** AIM **
Retype every line of the listing below without changing a single character.

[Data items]
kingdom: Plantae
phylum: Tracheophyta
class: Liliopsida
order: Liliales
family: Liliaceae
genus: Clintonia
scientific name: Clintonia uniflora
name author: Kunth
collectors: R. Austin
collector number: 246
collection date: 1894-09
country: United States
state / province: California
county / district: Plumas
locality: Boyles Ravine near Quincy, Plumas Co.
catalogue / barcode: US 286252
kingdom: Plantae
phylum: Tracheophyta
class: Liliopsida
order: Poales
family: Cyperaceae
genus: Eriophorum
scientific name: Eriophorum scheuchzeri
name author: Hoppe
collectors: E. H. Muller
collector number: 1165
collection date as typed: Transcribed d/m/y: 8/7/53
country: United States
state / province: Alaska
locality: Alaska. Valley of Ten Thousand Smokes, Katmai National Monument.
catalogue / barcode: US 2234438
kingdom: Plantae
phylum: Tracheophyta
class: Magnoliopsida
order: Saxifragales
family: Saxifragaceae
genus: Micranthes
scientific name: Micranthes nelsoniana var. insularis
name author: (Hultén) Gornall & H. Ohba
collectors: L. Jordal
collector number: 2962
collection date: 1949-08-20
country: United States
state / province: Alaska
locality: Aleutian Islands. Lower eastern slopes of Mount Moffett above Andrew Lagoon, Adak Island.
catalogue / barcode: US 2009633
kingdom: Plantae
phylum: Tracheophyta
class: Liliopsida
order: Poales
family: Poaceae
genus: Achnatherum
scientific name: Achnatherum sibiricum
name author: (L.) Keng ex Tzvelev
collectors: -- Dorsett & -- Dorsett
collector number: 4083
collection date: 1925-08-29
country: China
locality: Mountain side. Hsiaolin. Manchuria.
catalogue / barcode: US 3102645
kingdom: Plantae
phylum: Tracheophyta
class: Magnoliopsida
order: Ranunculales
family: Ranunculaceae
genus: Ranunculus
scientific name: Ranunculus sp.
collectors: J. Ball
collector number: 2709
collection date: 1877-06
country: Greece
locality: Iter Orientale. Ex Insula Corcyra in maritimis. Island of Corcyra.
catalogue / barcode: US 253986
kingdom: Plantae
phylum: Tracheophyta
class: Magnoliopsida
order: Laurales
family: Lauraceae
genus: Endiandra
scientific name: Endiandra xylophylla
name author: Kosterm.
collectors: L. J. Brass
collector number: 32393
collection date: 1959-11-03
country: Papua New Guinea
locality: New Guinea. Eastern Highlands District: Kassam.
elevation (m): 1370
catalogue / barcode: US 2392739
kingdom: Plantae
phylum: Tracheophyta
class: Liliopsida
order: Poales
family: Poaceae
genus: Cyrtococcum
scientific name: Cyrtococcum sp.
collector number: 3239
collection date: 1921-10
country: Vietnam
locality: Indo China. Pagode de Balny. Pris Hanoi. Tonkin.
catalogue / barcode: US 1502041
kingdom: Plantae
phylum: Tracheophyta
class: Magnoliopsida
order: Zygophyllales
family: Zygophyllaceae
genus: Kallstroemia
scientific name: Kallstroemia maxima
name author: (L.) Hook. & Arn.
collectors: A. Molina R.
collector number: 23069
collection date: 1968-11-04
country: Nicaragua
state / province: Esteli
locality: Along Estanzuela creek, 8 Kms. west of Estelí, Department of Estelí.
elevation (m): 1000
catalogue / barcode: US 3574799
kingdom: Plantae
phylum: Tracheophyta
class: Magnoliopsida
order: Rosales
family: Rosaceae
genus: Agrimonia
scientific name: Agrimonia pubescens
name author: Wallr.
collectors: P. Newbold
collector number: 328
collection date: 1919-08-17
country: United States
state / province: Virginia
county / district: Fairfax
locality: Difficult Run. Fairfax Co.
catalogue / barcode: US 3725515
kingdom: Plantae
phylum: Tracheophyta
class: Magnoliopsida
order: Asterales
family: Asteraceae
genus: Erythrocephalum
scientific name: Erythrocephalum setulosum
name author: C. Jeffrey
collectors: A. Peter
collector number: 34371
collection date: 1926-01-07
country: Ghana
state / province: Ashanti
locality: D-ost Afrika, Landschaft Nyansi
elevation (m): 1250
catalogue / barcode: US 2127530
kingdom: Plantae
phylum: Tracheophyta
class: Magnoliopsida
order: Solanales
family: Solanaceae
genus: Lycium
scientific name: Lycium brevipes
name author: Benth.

** SOLUTION TO THIS TASK **
kingdom: Plantae
phylum: Tracheophyta
class: Liliopsida
order: Liliales
family: Liliaceae
genus: Clintonia
scientific name: Clintonia uniflora
name author: Kunth
collectors: R. Austin
collector number: 246
collection date: 1894-09
country: United States
state / province: California
county / district: Plumas
locality: Boyles Ravine near Quincy, Plumas Co.
catalogue / barcode: US 286252
kingdom: Plantae
phylum: Tracheophyta
class: Liliopsida
order: Poales
family: Cyperaceae
genus: Eriophorum
scientific name: Eriophorum scheuchzeri
name author: Hoppe
collectors: E. H. Muller
collector number: 1165
collection date as typed: Transcribed d/m/y: 8/7/53
country: United States
state / province: Alaska
locality: Alaska. Valley of Ten Thousand Smokes, Katmai National Monument.
catalogue / barcode: US 2234438
kingdom: Plantae
phylum: Tracheophyta
class: Magnoliopsida
order: Saxifragales
family: Saxifragaceae
genus: Micranthes
scientific name: Micranthes nelsoniana var. insularis
name author: (Hultén) Gornall & H. Ohba
collectors: L. Jordal
collector number: 2962
collection date: 1949-08-20
country: United States
state / province: Alaska
locality: Aleutian Islands. Lower eastern slopes of Mount Moffett above Andrew Lagoon, Adak Island.
catalogue / barcode: US 2009633
kingdom: Plantae
phylum: Tracheophyta
class: Liliopsida
order: Poales
family: Poaceae
genus: Achnatherum
scientific name: Achnatherum sibiricum
name author: (L.) Keng ex Tzvelev
collectors: -- Dorsett & -- Dorsett
collector number: 4083
collection date: 1925-08-29
country: China
locality: Mountain side. Hsiaolin. Manchuria.
catalogue / barcode: US 3102645
kingdom: Plantae
phylum: Tracheophyta
class: Magnoliopsida
order: Ranunculales
family: Ranunculaceae
genus: Ranunculus
scientific name: Ranunculus sp.
collectors: J. Ball
collector number: 2709
collection date: 1877-06
country: Greece
locality: Iter Orientale. Ex Insula Corcyra in maritimis. Island of Corcyra.
catalogue / barcode: US 253986
kingdom: Plantae
phylum: Tracheophyta
class: Magnoliopsida
order: Laurales
family: Lauraceae
genus: Endiandra
scientific name: Endiandra xylophylla
name author: Kosterm.
collectors: L. J. Brass
collector number: 32393
collection date: 1959-11-03
country: Papua New Guinea
locality: New Guinea. Eastern Highlands District: Kassam.
elevation (m): 1370
catalogue / barcode: US 2392739
kingdom: Plantae
phylum: Tracheophyta
class: Liliopsida
order: Poales
family: Poaceae
genus: Cyrtococcum
scientific name: Cyrtococcum sp.
collector number: 3239
collection date: 1921-10
country: Vietnam
locality: Indo China. Pagode de Balny. Pris Hanoi. Tonkin.
catalogue / barcode: US 1502041
kingdom: Plantae
phylum: Tracheophyta
class: Magnoliopsida
order: Zygophyllales
family: Zygophyllaceae
genus: Kallstroemia
scientific name: Kallstroemia maxima
name author: (L.) Hook. & Arn.
collectors: A. Molina R.
collector number: 23069
collection date: 1968-11-04
country: Nicaragua
state / province: Esteli
locality: Along Estanzuela creek, 8 Kms. west of Estelí, Department of Estelí.
elevation (m): 1000
catalogue / barcode: US 3574799
kingdom: Plantae
phylum: Tracheophyta
class: Magnoliopsida
order: Rosales
family: Rosaceae
genus: Agrimonia
scientific name: Agrimonia pubescens
name author: Wallr.
collectors: P. Newbold
collector number: 328
collection date: 1919-08-17
country: United States
state / province: Virginia
county / district: Fairfax
locality: Difficult Run. Fairfax Co.
catalogue / barcode: US 3725515
kingdom: Plantae
phylum: Tracheophyta
class: Magnoliopsida
order: Asterales
family: Asteraceae
genus: Erythrocephalum
scientific name: Erythrocephalum setulosum
name author: C. Jeffrey
collectors: A. Peter
collector number: 34371
collection date: 1926-01-07
country: Ghana
state / province: Ashanti
locality: D-ost Afrika, Landschaft Nyansi
elevation (m): 1250
catalogue / barcode: US 2127530
kingdom: Plantae
phylum: Tracheophyta
class: Magnoliopsida
order: Solanales
family: Solanaceae
genus: Lycium
scientific name: Lycium brevipes
name author: Benth.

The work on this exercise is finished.